(Text read from each page)
====
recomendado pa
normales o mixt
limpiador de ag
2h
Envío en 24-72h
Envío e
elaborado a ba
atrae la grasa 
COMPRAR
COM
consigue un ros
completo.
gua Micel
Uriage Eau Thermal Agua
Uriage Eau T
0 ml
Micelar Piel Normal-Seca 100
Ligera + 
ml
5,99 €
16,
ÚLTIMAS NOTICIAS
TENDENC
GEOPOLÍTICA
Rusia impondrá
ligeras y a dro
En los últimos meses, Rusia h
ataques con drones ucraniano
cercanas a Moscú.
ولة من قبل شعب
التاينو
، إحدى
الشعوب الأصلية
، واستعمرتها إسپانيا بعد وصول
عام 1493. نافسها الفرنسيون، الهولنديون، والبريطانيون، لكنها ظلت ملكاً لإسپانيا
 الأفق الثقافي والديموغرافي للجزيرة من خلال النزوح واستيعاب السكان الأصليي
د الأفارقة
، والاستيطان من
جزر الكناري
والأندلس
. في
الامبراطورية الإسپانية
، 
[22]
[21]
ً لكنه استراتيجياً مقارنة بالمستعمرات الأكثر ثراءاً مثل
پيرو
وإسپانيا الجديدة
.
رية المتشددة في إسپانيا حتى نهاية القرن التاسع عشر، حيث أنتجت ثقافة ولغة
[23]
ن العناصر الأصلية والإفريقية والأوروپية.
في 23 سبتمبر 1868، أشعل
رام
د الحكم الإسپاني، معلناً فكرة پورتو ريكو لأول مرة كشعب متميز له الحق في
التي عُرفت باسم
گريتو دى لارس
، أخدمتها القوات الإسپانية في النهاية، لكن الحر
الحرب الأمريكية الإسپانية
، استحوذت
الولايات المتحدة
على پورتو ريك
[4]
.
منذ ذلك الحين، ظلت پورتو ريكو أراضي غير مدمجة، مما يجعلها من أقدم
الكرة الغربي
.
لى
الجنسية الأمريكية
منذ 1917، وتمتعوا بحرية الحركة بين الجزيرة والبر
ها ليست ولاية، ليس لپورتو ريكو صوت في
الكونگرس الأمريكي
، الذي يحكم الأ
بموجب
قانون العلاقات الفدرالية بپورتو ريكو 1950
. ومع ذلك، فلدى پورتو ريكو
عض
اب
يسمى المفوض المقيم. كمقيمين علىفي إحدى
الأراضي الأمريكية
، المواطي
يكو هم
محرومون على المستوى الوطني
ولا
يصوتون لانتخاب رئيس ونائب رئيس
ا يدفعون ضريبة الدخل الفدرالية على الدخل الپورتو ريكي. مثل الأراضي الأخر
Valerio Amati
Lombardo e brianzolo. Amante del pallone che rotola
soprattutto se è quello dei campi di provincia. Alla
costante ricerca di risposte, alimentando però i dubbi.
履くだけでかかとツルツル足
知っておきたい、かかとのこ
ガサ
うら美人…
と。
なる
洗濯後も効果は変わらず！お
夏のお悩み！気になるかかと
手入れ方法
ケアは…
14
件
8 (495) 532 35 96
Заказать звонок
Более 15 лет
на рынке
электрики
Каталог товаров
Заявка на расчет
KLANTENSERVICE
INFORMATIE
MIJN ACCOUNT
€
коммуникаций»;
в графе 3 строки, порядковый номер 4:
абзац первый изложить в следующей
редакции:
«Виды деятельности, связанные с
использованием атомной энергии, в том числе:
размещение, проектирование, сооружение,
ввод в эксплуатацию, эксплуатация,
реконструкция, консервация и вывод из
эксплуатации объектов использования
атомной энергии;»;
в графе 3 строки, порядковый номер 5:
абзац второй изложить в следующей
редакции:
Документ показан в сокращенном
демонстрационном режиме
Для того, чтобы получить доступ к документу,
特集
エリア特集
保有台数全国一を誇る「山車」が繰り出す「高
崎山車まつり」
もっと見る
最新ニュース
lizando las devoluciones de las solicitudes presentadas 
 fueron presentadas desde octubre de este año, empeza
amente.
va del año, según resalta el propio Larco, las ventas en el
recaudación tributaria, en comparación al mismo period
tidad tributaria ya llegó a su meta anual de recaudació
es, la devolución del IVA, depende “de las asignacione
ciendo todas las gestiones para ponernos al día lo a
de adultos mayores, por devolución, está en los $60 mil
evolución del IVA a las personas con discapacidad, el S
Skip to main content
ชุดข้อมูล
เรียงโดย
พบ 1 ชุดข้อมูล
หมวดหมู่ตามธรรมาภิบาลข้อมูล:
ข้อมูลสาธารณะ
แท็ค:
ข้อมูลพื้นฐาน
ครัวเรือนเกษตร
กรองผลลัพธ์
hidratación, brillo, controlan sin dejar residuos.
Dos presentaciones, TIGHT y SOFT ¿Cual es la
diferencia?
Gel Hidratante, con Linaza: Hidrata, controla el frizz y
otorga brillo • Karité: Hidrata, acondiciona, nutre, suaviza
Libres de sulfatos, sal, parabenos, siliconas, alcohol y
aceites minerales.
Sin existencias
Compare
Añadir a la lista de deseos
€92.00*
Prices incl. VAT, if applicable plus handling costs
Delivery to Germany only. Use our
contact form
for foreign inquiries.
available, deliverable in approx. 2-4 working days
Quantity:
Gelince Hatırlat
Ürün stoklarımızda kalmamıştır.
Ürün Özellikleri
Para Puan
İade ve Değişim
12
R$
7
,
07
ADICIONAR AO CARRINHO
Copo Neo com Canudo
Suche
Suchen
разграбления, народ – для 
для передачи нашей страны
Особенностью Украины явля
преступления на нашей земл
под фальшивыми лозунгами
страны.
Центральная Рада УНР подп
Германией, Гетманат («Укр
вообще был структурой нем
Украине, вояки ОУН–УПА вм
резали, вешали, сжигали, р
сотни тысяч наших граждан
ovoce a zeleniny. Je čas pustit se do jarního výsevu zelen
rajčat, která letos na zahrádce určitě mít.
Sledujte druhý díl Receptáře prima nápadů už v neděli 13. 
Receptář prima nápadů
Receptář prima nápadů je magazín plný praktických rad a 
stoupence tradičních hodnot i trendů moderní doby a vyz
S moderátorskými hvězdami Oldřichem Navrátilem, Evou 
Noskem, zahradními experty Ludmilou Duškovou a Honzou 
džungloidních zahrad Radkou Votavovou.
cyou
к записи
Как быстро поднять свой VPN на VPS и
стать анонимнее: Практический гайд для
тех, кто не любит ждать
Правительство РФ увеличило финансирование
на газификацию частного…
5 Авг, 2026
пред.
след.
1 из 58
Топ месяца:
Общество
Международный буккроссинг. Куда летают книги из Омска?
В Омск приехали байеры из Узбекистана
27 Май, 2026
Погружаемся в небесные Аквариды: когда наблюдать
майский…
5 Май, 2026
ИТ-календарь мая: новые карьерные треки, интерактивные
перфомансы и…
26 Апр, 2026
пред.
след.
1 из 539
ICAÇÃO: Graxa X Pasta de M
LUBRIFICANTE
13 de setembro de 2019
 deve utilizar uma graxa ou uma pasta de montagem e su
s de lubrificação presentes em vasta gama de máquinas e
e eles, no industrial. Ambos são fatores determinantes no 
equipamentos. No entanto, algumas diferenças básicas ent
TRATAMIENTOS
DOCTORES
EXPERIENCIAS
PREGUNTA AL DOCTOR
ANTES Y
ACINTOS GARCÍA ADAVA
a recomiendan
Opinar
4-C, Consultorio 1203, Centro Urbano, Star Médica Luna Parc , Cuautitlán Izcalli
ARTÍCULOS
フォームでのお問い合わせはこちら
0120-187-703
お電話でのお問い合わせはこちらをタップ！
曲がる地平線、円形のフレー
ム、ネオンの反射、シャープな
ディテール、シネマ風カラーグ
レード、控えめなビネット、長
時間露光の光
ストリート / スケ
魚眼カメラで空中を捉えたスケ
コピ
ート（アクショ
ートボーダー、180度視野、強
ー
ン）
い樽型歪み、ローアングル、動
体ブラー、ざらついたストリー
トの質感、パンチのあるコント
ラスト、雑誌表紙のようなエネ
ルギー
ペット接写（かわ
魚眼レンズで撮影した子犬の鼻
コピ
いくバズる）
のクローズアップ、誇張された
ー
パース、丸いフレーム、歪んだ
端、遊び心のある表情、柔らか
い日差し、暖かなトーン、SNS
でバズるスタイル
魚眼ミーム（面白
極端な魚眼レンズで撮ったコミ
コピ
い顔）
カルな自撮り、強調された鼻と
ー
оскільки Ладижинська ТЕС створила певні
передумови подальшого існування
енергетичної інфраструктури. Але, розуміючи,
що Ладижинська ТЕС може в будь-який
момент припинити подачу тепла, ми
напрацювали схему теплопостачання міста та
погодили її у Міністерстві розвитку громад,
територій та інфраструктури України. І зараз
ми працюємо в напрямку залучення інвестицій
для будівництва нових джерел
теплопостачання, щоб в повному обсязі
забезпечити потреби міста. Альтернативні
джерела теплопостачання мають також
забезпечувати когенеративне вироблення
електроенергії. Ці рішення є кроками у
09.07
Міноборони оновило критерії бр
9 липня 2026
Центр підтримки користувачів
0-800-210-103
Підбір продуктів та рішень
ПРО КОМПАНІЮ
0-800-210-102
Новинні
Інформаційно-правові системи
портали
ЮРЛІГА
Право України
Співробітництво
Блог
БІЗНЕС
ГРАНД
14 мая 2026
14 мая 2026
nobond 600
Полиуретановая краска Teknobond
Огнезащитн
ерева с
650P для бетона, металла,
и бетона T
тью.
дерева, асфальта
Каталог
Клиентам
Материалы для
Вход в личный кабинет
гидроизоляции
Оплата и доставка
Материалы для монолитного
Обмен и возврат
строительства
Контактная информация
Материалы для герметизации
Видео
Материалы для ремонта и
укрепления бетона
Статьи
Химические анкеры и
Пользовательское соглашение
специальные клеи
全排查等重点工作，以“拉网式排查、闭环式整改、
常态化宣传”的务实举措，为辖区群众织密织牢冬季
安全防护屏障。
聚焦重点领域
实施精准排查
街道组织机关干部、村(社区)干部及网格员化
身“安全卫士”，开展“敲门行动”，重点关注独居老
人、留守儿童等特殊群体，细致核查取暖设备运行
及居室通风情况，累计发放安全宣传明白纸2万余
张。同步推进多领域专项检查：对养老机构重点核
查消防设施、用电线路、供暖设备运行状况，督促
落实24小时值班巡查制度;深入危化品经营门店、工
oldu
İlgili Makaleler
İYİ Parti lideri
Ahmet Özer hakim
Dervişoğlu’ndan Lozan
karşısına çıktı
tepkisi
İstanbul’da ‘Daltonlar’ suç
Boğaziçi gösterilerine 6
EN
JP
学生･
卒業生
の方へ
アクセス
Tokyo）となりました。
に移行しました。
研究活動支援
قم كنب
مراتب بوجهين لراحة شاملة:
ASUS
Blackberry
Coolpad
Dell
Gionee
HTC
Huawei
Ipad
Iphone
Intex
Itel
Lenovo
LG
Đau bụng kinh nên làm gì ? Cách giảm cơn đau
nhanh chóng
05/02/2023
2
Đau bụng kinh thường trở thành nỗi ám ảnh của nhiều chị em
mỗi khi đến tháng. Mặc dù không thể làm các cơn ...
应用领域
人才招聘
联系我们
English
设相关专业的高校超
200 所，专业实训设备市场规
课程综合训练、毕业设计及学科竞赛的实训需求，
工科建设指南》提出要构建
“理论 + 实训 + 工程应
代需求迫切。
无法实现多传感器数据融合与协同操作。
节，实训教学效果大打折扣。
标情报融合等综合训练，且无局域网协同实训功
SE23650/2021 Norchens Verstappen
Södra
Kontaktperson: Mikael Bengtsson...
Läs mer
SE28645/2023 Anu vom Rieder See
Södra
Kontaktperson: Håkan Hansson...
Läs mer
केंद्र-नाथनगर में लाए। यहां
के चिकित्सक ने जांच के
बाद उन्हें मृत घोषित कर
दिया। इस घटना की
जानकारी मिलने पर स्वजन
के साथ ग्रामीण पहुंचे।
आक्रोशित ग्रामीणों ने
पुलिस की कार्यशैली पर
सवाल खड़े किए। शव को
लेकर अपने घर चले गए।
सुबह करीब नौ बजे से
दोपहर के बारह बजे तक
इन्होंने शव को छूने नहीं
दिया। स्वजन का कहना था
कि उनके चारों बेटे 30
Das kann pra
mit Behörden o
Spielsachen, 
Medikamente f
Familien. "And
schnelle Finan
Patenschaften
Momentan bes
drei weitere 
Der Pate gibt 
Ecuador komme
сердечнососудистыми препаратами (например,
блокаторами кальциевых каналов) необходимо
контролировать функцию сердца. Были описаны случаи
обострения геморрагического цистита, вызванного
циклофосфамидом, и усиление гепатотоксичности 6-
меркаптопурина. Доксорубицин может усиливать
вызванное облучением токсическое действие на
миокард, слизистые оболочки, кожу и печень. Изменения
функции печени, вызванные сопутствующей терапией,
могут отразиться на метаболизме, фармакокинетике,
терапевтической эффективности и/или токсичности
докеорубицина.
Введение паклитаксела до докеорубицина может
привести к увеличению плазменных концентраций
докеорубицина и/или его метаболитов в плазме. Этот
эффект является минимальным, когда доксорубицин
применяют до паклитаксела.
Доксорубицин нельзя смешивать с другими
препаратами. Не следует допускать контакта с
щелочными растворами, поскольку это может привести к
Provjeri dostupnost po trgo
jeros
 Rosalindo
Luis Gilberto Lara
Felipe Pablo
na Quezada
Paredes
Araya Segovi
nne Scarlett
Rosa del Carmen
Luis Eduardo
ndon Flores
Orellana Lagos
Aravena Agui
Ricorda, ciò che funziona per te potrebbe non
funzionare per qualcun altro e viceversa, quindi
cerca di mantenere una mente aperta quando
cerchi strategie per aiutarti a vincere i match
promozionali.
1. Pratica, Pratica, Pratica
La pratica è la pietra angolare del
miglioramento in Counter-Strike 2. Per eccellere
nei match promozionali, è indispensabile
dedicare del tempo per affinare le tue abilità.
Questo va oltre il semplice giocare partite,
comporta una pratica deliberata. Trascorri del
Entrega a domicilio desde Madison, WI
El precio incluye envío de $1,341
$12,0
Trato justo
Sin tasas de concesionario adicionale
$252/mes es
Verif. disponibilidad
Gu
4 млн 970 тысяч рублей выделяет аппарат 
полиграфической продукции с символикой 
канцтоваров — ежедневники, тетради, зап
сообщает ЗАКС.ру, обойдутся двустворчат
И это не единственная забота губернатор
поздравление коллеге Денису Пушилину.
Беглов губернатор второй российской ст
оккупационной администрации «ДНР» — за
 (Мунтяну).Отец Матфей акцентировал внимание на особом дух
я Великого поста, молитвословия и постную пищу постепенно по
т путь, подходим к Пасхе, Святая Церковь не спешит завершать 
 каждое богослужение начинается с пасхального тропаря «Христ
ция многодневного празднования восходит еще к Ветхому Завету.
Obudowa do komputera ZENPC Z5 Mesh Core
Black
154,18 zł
====
Copy out again, unchanged, the lines from the start of the items through the line containing "Rusia impondrá".

REPLY:
recomendado pa
normales o mixt
limpiador de ag
2h
Envío en 24-72h
Envío e
elaborado a ba
atrae la grasa 
COMPRAR
COM
consigue un ros
completo.
gua Micel
Uriage Eau Thermal Agua
Uriage Eau T
0 ml
Micelar Piel Normal-Seca 100
Ligera + 
ml
5,99 €
16,
ÚLTIMAS NOTICIAS
TENDENC
GEOPOLÍTICA
Rusia impondrá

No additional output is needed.